Session Speaker-Trusted AI
Why Simple Algorithms Work So Well for Machine Learning and Signal Processing Problems with Nested Structures?
Dr. Tianyi Chen (陈天翼)
Department of Electrical, Computer, and Systems Engineering
Rensselaer Polytechnic Institute
Troy, NY 12180
Tianyi Chen has been with Rensselaer Polytechnic Institute (RPI) as an assistant professor since August 2019. Prior to joining RPI, he received the doctoral degree from the University of Minnesota (UMN). He has also held visiting positions at Harvard University, University of California, Los Angeles, and University of Illinois Urbana-Champaign. Dr. Chen is the inaugural recipient of IEEE Signal Processing Society Best PhD Dissertation Award in 2020 and a recipient of NSF CAREER Award in 2021. He is also a co-author of the Best Student Paper Award at the NeurIPS Federated Learning Workshop in 2020 and at IEEE ICASSP in 2021. Dr. Chen’s current research focuses on the theory and application of optimization, machine Learning, and statistical signal processing to problems emerging in data science and wireless communication networks.

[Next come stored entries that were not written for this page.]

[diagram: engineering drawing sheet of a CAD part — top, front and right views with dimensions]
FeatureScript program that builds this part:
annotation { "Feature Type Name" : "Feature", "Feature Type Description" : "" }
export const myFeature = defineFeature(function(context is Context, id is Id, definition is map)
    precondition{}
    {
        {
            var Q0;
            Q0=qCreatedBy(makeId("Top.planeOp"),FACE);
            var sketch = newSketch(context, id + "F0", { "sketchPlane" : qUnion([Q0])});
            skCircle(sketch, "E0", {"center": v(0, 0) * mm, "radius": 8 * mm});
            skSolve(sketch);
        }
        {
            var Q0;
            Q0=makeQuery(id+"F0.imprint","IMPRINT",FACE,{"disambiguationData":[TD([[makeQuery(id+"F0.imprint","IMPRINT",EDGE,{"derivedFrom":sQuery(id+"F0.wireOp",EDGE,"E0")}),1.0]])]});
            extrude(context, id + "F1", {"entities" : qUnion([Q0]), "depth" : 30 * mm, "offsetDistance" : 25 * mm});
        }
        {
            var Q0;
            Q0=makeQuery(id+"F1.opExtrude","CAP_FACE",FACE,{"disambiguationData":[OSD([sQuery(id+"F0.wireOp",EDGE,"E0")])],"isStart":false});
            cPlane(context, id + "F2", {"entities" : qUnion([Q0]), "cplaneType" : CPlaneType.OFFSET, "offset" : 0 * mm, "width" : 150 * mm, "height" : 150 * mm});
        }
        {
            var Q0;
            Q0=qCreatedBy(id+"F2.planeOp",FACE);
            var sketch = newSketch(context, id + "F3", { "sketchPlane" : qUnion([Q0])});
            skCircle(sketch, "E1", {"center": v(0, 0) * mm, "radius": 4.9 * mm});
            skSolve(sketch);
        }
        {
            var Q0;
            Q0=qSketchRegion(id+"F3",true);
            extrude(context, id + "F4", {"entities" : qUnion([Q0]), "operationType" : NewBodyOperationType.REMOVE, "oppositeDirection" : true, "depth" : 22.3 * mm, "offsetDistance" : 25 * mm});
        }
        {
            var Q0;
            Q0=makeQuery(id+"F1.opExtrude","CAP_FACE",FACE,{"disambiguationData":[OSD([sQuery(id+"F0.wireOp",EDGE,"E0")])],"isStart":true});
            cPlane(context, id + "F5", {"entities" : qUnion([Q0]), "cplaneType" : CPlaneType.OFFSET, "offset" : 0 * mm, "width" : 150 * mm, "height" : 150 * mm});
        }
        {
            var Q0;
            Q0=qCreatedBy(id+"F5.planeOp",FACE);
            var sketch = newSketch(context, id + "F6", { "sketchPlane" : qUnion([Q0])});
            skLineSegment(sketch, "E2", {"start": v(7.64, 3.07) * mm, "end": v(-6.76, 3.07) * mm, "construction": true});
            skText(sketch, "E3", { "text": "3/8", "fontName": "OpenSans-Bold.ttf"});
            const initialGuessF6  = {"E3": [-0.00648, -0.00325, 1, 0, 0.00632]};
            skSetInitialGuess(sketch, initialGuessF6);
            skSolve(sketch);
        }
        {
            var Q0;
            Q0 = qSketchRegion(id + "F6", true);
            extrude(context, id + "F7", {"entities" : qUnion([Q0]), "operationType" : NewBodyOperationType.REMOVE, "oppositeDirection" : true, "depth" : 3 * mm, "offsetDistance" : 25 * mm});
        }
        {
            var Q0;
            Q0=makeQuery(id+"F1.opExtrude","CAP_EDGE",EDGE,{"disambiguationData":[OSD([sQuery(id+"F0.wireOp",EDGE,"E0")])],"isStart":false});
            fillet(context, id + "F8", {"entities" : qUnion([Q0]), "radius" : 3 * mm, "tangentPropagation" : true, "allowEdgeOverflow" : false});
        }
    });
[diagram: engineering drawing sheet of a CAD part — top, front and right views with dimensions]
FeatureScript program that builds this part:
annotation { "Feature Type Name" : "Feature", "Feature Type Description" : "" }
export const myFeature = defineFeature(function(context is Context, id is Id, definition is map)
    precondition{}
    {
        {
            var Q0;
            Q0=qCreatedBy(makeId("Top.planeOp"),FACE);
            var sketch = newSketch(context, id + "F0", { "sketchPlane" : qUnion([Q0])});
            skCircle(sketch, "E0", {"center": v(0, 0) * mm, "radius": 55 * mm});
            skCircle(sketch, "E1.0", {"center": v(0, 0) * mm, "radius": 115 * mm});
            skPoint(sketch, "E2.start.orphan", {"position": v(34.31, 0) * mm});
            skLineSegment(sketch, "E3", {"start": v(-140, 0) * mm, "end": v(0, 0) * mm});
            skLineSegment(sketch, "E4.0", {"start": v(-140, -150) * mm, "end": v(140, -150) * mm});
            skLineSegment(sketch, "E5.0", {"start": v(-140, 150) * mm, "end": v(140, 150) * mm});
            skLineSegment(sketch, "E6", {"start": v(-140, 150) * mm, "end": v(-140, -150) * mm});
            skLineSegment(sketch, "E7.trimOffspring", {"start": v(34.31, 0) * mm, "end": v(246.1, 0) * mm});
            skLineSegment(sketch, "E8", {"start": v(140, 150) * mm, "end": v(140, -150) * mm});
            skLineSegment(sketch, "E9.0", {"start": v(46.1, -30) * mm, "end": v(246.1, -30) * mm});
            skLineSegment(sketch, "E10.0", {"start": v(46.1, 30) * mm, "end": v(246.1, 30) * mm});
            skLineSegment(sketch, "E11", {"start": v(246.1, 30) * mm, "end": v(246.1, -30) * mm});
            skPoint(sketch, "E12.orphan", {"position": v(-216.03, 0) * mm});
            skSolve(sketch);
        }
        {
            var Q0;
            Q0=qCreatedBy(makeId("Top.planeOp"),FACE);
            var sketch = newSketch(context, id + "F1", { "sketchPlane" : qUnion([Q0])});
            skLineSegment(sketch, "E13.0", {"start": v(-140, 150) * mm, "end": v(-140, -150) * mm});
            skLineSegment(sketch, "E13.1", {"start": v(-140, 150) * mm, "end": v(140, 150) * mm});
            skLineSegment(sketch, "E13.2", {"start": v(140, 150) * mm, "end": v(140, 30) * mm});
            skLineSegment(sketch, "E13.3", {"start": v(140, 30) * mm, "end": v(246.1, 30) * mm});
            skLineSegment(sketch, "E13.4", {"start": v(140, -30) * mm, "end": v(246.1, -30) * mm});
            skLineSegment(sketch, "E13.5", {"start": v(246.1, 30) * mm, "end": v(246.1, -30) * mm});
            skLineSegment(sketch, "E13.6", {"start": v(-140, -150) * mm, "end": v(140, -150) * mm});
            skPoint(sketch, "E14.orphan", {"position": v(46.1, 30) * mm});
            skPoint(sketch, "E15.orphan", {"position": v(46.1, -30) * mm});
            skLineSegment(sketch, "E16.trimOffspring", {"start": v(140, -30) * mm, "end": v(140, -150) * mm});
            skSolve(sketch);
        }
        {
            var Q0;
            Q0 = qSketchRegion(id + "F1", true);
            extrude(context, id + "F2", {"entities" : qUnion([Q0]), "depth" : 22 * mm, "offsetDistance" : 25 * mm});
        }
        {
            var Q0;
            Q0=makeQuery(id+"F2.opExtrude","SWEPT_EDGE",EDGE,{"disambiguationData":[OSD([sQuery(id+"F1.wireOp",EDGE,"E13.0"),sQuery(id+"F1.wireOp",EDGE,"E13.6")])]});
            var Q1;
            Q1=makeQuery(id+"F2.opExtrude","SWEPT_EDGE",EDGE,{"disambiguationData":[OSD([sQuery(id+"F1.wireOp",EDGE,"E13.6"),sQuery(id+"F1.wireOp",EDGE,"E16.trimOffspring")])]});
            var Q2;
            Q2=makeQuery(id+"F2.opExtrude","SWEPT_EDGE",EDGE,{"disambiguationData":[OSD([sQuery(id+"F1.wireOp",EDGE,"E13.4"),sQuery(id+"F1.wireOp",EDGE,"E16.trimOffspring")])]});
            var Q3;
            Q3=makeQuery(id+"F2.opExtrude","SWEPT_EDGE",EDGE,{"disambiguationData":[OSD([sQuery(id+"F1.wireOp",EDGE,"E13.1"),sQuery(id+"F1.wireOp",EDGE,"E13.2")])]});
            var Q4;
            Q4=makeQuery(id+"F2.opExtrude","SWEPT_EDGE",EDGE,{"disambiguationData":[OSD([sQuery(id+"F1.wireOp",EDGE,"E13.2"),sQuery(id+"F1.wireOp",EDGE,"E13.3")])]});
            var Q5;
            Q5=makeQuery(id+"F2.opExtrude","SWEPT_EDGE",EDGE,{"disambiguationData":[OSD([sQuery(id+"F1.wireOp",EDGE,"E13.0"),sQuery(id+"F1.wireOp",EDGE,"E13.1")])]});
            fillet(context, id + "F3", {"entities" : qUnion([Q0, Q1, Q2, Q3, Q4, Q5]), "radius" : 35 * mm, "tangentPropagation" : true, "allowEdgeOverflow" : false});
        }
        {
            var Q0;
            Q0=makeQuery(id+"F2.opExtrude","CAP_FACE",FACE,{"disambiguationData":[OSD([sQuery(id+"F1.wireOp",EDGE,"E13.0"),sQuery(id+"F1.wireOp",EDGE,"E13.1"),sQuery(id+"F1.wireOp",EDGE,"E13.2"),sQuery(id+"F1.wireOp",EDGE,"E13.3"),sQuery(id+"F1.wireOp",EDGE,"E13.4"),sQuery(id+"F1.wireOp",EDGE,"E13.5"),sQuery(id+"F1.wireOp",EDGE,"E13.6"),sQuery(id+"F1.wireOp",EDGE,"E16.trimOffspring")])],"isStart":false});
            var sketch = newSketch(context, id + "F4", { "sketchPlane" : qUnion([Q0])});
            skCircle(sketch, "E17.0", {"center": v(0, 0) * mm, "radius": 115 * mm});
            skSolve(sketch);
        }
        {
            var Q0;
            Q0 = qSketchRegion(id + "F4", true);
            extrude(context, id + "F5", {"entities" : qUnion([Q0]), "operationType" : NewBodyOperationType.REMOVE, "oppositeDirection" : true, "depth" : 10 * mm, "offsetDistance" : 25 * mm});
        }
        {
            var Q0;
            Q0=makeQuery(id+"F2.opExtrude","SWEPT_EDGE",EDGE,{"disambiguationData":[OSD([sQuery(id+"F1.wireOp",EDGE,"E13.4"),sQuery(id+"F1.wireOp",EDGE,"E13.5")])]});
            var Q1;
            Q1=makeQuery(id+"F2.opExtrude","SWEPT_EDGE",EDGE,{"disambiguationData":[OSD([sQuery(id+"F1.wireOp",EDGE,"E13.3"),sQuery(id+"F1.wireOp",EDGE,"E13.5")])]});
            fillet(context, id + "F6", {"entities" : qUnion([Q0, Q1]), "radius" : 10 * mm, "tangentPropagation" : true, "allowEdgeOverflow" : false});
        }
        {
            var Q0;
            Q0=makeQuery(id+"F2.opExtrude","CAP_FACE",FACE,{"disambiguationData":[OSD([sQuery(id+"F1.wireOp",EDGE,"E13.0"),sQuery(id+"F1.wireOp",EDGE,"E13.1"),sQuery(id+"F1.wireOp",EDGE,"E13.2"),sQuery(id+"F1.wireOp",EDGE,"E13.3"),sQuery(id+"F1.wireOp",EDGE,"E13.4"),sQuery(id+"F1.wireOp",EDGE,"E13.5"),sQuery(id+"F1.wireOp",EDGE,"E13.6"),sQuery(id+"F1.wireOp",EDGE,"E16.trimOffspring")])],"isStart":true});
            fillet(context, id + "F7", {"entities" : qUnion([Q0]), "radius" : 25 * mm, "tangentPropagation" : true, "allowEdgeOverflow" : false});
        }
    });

Optimization is becoming the enabling factor of solving machine learning (ML) and signal processing (SP) problems. So far, majority of efforts have been made to scale up problems, with relatively simple structures, to the regimes of big data and large models. Stochastic, block-coordinated, decentralized, and federated algorithms are all effective means towards this end. However, many modern problems in ML and SP, such as meta learning, hyperparameter optimization, and reinforcement learning, inherently have nested structures, where one problem builds upon the solution of others. To tackle the problems with nested structures, we will introduce a unified alternating SGD algorithm (potentially on multiple variables) and presents a tighter analysis for using it in nested learning problems. Under certain regularity conditions, the sample complexity of alternating SGD matches the SGD’s sample complexity for the stochastic non-nested learning problems. Our results explain why simple SGD-type algorithms in stochastic nested problems all work very well in practice without the need for further modifications.